## TASK ITEM
Within the data below, find the string "bottom" and return each line where it occurs.

## INPUT DATA
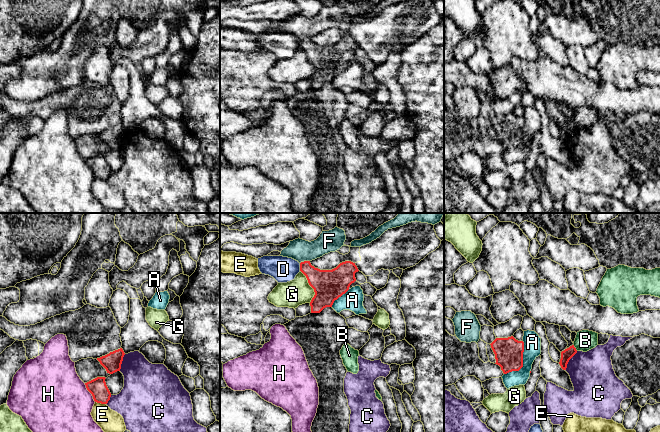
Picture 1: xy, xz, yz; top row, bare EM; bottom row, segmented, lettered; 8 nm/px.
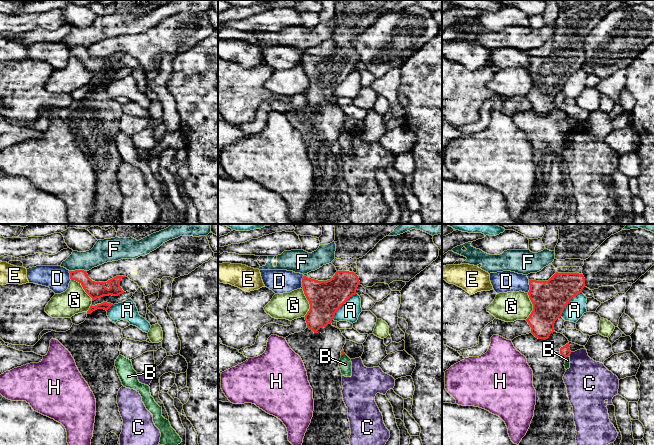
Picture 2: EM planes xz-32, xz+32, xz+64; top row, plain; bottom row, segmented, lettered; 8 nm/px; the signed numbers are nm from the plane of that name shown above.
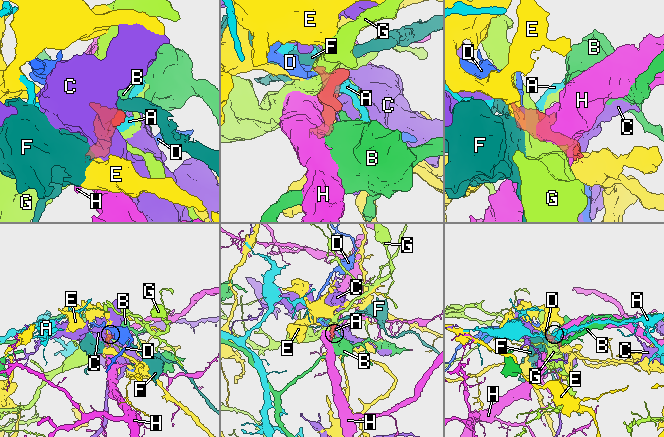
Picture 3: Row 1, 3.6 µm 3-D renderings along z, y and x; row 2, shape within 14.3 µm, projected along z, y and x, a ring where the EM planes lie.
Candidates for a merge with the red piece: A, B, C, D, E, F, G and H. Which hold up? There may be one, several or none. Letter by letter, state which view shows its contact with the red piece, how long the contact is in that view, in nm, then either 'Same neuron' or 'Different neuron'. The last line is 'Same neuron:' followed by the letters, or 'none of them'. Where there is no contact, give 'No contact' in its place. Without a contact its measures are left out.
A: Touches red in yz. Shared border 320 nm. Different neuron
B: Touches red in yz. Shared border 60 nm. Different neuron
C: Touches red in yz. Shared border 190 nm. Different neuron
D: Touches red in xz. Shared border 60 nm. Different neuron
E: Touches red in xy. Shared border 90 nm. Different neuron
F: Touches red in xz. Shared border 80 nm. Different neuron
G: Touches red in xz. Shared border 280 nm. Different neuron
H: Touches red in xy. Shared border 180 nm. Different neuron
Same neuron: none of them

## TASK RESPONSE
Picture 1: xy, xz, yz; top row, bare EM; bottom row, segmented, lettered; 8 nm/px.
Picture 2: EM planes xz-32, xz+32, xz+64; top row, plain; bottom row, segmented, lettered; 8 nm/px; the signed numbers are nm from the plane of that name shown above.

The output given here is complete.